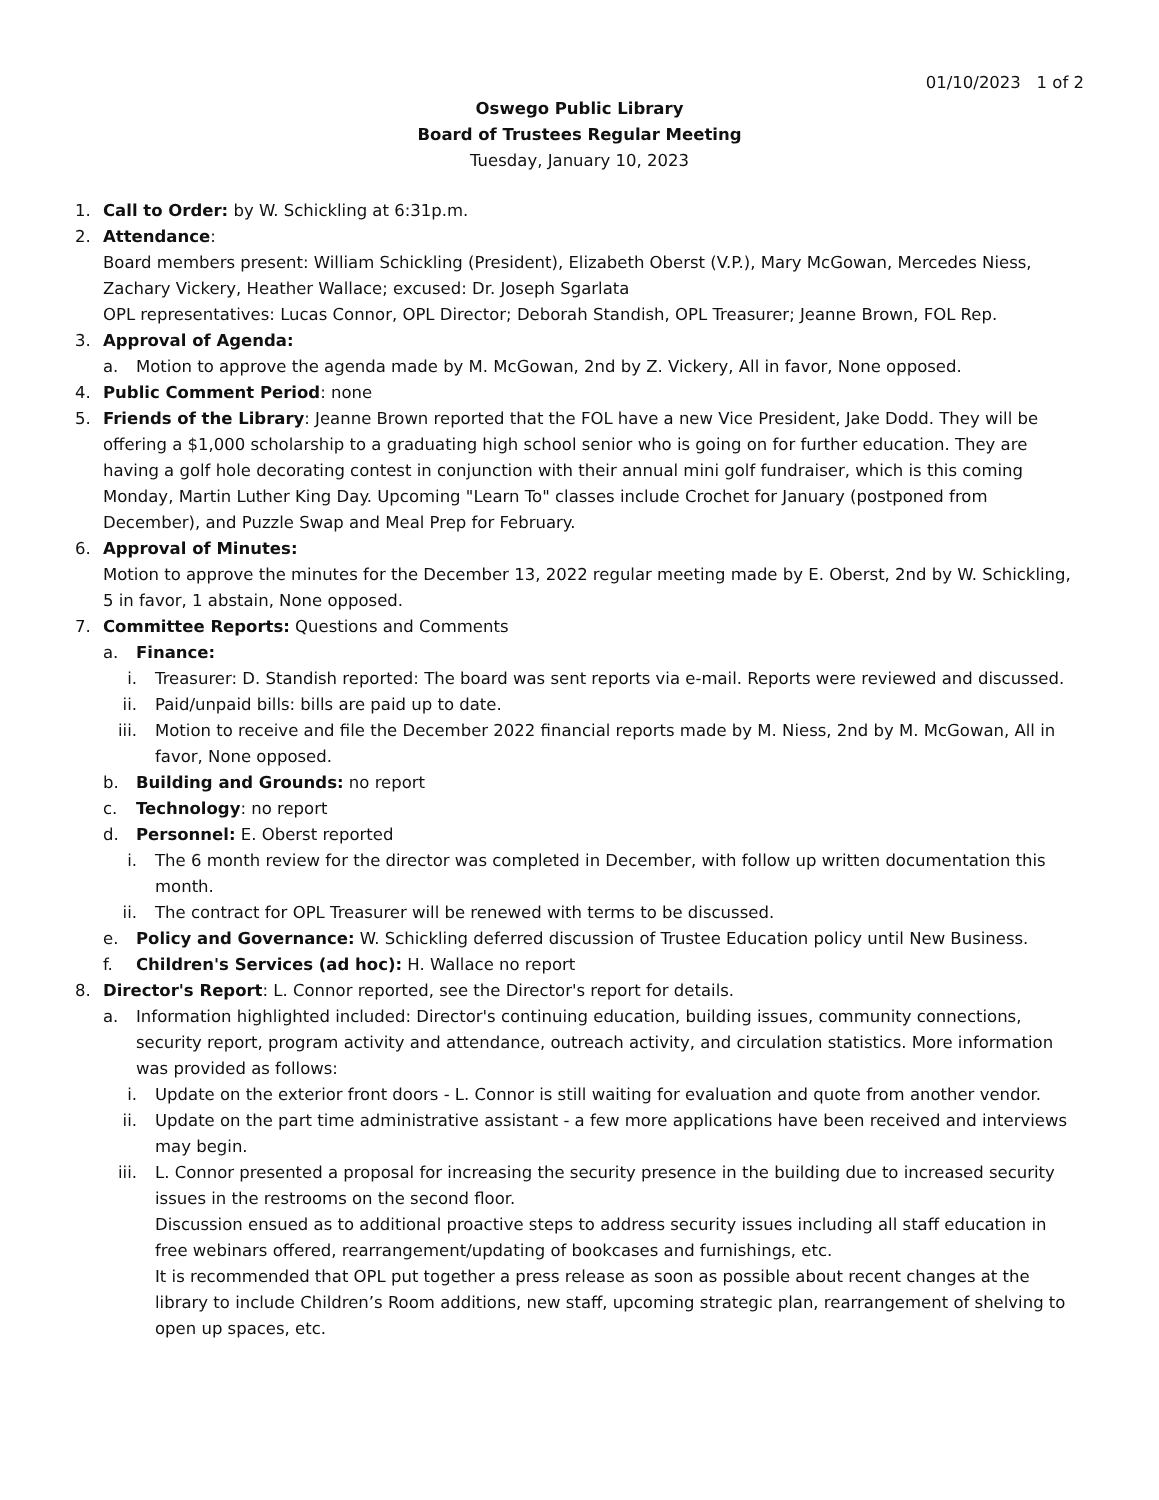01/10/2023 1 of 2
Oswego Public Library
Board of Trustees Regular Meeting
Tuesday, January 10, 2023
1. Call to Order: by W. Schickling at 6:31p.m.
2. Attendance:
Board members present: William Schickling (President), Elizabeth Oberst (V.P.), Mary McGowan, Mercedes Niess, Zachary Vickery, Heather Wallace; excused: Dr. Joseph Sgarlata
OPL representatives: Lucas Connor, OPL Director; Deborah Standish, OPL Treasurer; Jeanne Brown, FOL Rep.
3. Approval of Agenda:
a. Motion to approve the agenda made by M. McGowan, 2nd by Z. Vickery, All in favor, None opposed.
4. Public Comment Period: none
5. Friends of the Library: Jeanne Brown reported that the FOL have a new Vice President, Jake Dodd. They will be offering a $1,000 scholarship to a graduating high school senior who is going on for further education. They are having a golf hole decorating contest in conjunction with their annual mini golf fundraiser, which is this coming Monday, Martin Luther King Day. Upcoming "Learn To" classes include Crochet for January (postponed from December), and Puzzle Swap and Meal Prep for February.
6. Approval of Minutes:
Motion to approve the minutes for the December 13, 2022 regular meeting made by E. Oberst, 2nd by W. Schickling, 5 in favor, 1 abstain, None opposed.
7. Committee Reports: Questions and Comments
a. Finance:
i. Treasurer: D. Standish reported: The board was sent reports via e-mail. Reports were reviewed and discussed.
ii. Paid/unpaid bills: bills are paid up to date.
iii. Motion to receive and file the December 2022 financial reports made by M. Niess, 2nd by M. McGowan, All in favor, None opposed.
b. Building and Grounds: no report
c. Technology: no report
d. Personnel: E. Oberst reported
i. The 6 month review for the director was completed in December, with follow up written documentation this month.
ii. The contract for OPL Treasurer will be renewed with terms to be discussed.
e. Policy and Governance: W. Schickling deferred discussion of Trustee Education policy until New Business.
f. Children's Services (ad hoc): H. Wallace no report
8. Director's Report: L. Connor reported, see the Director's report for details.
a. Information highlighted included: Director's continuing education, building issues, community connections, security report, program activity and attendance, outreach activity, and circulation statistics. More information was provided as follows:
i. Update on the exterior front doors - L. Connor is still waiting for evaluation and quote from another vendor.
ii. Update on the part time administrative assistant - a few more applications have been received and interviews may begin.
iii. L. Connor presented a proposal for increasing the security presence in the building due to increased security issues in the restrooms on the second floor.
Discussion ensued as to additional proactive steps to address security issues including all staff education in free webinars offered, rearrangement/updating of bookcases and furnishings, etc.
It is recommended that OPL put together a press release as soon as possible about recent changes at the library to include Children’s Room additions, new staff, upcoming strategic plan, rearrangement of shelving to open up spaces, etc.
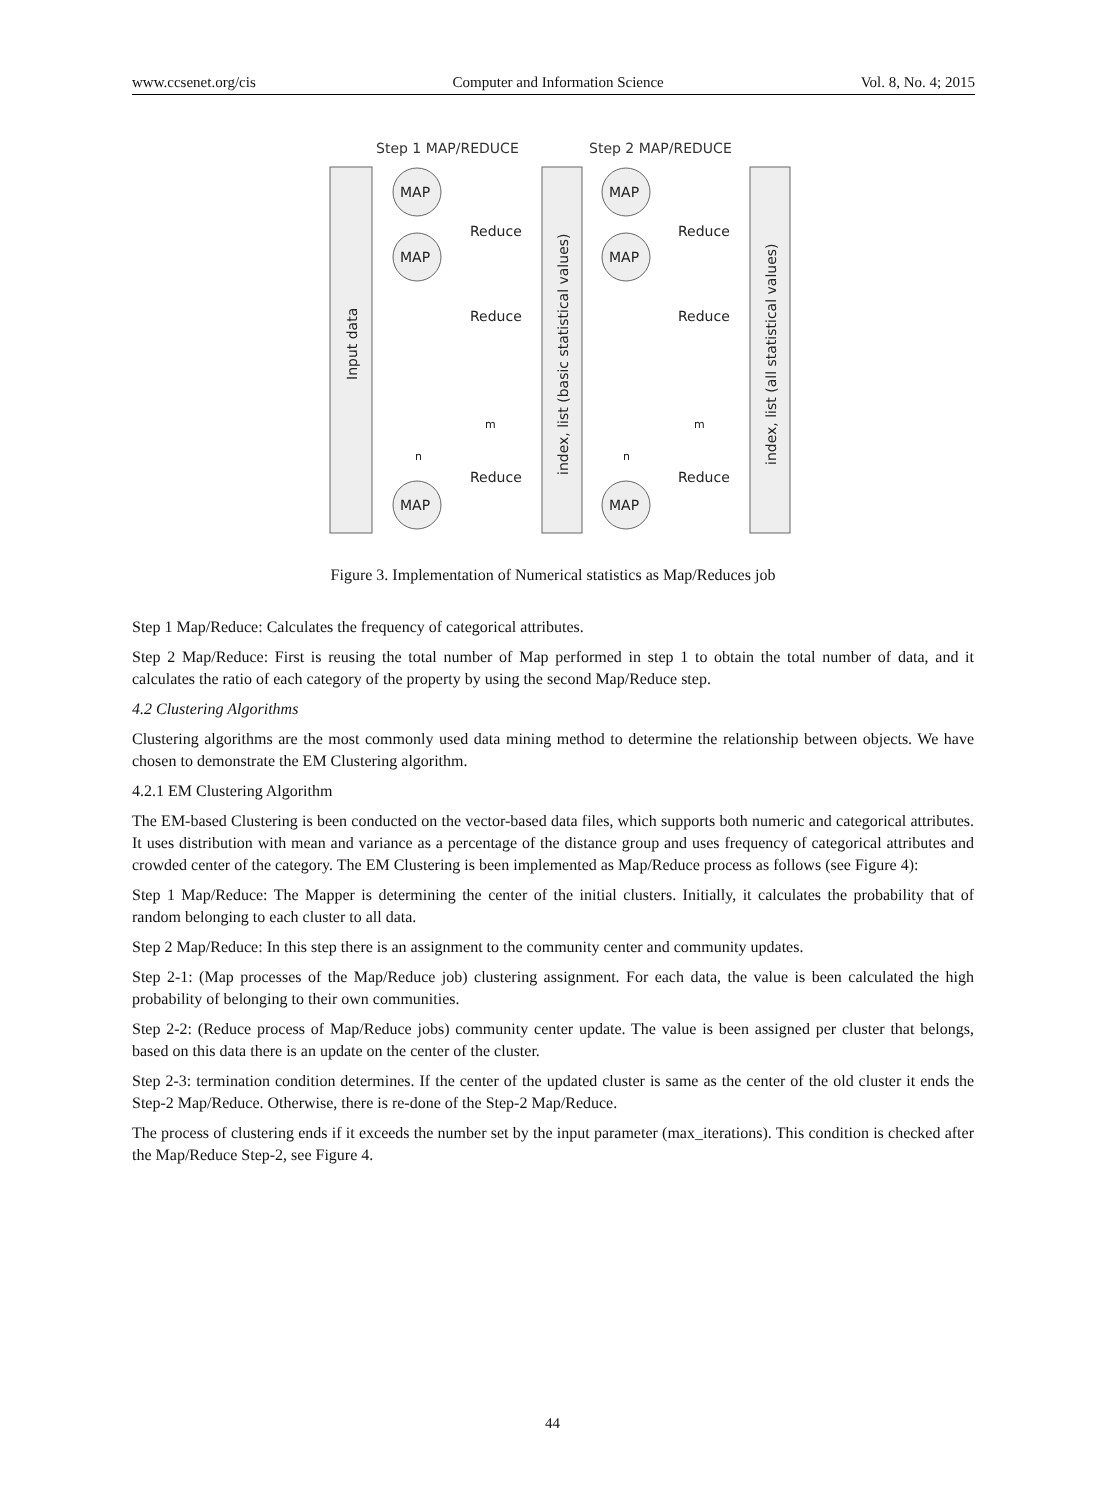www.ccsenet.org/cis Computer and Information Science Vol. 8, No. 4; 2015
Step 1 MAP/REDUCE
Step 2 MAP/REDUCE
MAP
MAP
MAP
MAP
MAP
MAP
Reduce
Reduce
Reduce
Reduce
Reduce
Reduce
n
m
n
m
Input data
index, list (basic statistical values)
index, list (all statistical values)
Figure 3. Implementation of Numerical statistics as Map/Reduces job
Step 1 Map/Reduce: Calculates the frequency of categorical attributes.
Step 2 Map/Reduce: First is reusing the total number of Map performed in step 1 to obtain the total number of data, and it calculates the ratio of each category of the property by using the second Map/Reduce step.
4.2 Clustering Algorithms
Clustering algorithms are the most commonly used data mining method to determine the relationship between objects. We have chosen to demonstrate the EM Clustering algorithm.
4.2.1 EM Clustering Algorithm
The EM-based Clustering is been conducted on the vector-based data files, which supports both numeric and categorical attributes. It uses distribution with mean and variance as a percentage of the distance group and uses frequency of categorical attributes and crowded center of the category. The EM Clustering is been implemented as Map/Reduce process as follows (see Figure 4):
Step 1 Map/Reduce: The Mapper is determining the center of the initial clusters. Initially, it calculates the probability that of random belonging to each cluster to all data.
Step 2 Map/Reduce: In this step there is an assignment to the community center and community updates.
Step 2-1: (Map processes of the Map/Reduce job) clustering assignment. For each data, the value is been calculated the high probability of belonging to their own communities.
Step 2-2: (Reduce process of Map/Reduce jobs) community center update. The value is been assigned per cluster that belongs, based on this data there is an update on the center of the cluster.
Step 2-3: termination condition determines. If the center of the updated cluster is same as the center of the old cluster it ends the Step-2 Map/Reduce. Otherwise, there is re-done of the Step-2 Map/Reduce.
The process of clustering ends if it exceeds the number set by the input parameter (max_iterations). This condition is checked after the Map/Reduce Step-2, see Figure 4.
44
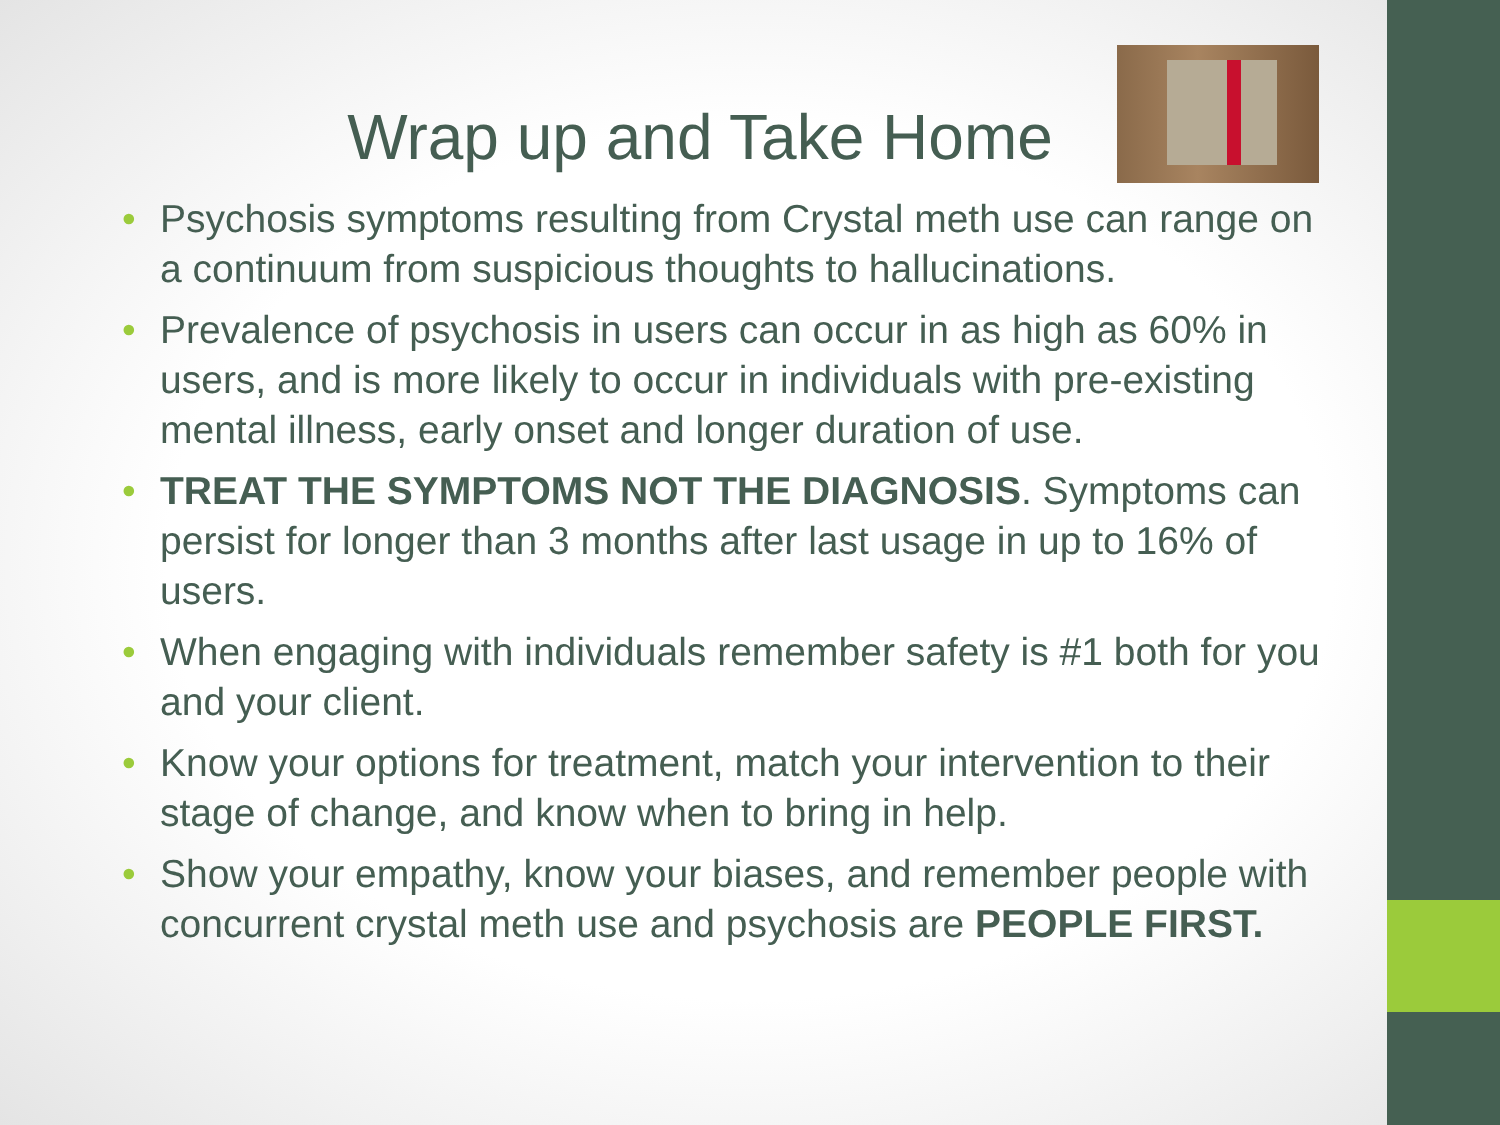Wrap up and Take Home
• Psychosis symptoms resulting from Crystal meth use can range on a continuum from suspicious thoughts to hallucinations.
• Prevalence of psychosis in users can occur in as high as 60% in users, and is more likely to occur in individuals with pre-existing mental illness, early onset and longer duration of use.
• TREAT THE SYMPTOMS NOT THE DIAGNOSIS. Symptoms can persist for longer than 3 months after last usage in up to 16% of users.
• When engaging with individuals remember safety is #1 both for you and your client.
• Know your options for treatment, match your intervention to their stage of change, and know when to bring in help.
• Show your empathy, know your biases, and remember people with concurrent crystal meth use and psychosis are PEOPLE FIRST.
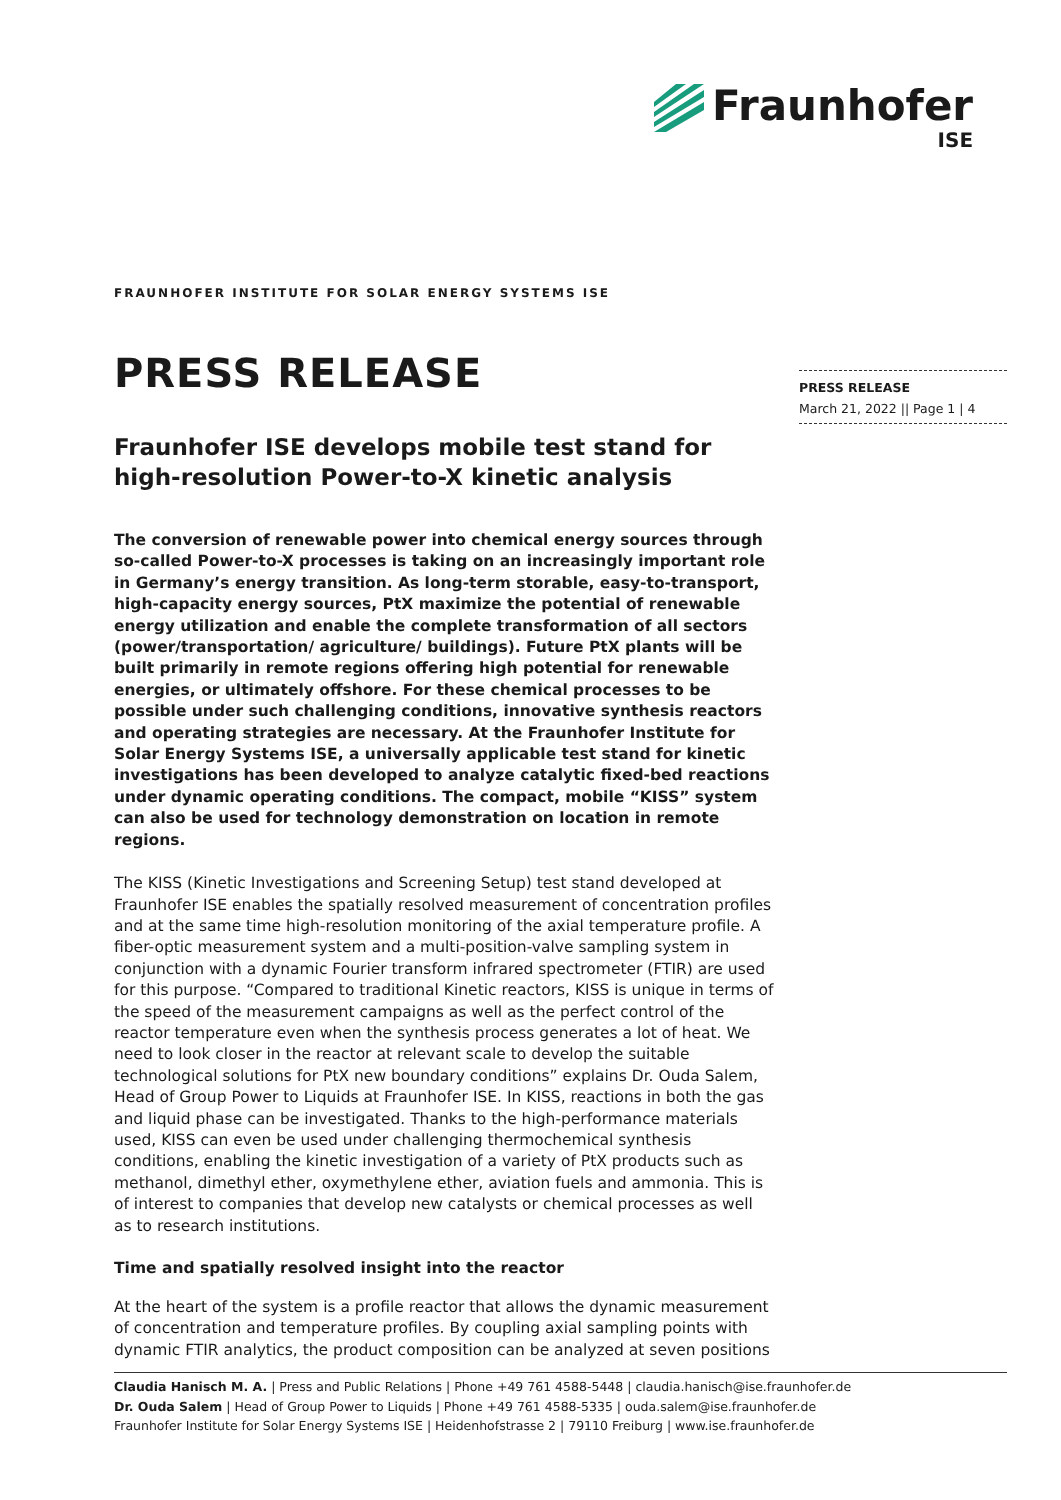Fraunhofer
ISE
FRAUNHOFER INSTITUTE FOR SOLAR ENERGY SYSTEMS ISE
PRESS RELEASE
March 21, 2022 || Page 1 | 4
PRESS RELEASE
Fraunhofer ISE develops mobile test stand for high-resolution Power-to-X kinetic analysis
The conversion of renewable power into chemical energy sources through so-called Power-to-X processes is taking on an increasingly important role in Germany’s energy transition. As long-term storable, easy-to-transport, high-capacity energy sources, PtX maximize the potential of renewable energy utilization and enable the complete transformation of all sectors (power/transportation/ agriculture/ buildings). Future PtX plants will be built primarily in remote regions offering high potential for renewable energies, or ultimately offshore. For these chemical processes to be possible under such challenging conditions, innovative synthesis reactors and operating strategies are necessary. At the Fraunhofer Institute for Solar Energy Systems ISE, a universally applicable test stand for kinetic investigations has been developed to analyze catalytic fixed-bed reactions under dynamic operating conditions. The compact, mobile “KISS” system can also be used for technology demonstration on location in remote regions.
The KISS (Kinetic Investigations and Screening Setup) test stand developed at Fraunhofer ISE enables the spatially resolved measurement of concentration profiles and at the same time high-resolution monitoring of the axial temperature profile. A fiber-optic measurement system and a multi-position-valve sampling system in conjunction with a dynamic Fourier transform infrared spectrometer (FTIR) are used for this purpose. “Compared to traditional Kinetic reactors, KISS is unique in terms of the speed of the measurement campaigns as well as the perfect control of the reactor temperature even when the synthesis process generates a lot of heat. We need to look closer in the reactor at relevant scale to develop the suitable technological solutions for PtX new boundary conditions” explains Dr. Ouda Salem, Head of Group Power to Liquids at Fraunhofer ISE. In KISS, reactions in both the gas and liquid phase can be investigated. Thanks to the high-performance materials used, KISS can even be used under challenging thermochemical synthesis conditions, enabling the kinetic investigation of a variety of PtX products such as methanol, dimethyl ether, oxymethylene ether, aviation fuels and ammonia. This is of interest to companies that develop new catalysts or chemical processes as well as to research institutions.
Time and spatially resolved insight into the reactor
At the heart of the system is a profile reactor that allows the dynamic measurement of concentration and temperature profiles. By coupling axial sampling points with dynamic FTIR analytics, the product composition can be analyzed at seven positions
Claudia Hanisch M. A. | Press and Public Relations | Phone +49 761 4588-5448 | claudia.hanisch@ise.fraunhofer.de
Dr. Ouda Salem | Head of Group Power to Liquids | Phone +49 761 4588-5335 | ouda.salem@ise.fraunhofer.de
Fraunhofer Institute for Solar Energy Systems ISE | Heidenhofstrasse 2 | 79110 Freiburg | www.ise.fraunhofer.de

What you have to do — In the data above, which lines lie between the line with "duration of use." and the line with "16% of users.", inclusive? Print those lines exactly and nothing else.

Written answer —
• Prevalence of psychosis in users can occur in as high as 60% in users, and is more likely to occur in individuals with pre-existing mental illness, early onset and longer duration of use.
• TREAT THE SYMPTOMS NOT THE DIAGNOSIS. Symptoms can persist for longer than 3 months after last usage in up to 16% of users.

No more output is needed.